■ Passage shown ■
+++
Your example is accepted. I took time to understand what I told earlier and found it impossible. Then, I realized that the problem you mentioned would only arise if the rule is implemented tomorrow. Means, without any survey, without evaluating the constraints. It would be like u get up in the morning and found that a new rule is implemented.

No, I'm not talking about that way. The problem statement of u requires some lengthy reply.

Here I begin:-

To implement that rule U first need to prepare a format for education.
1> Present avg. students in a school.
2> Ideal Student to teacher ratio.
3> As being a mandatory till XII, u need to reformat the syllabus to put things that are unavoidable in that duration.

Then
1> I propose a survey of present no. schools in a state. Divide them with district wise.
2> Get a no. eligible kids in that area.
3> Tally the student to school ratio.
4> Point out places with more school and less school and sort out schools having more attention than others.
5> Where there are less schools (1-2 schools per 3 villages), take opinion from local people if they would send their kids to most near-by school if its available. (This is required as some people would go by reputation rather communication problems). If 60% positive reply. Chalk out a plan for making a school having class I to X.
6> Schools where more students are admitted. Increase sections, i.e. if class V is now having 3 sections (V-A, V-B, and V-C of capacity 40 each) make two or three more (depending upon demand, again talk to school teachers). Improve infrastructure of that school to accommodate such huge no. of pupil. (ur question would be teachers? What about, now huge demand in "Para-Teachers", a few basic trg. schools are closed. Re-open them, train more, create more. MORE JOB opportunity)
7> For class XI to XII increase sections in existing schools or on demand it can be done in new schools too (mentioned in point 5)


Being a district wise activity it would be easier to track.



How did u like my plan?? 



Another thing I want to tell u that, in many threads u told u don't care what HCs think or cry about facilities given to SCs, LCs. You are not gonna pay any heed to them. They should suffer for what they had done earlier. This mindset is very dangerous.
It would create another problem. Suppose in near future getting so much pampered the SCs etc. switch role with HCs, i.e. now they are in power, they take decisions etc. and starts the same behavior to the HCs. Then an Ambedkar would again be wanted to ask equal right for the neglected ones. Its like revisiting the history with only diff. characters.
+++
■ Job 1 ■
Please answer these from the post on school planning:
(a) Besides average students in a school and reformatting the syllabus, what does the post list as part of the format for education?
(b) What share of positive replies from local people leads to chalking out a plan for a new school?
(c) How does the post describe the mindset of paying no heed to what HCs think?
■ Job 2 ■
Recast the lines of the records below as a JSON list of strings, one string for each line, with blank lines left out. Leave the pictures out of your answer.

■ Supplied material ■
+++
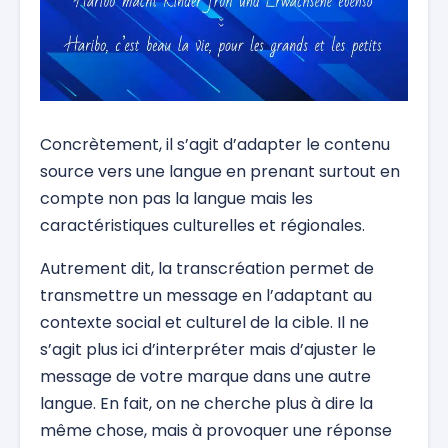
Concrètement, il s’agit d’adapter le contenu
source vers une langue en prenant surtout en
compte non pas la langue mais les
caractéristiques culturelles et régionales.
Autrement dit, la transcréation permet de
transmettre un message en l’adaptant au
contexte social et culturel de la cible. Il ne
s’agit plus ici d’interpréter mais d’ajuster le
message de votre marque dans une autre
langue. En fait, on ne cherche plus à dire la
même chose, mais à provoquer une réponse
+++
■ Answer space 1 ■
(a) The ideal student to teacher ratio.
(b) 60%.
(c) As very dangerous.

■ Answer space 2 ■
[
  "Concrètement, il s’agit d’adapter le contenu",
  "source vers une langue en prenant surtout en",
  "compte non pas la langue mais les",
  "caractéristiques culturelles et régionales.",
  "Autrement dit, la transcréation permet de",
  "transmettre un message en l’adaptant au",
  "contexte social et culturel de la cible. Il ne",
  "s’agit plus ici d’interpréter mais d’ajuster le",
  "message de votre marque dans une autre",
  "langue. En fait, on ne cherche plus à dire la",
  "même chose, mais à provoquer une réponse"
]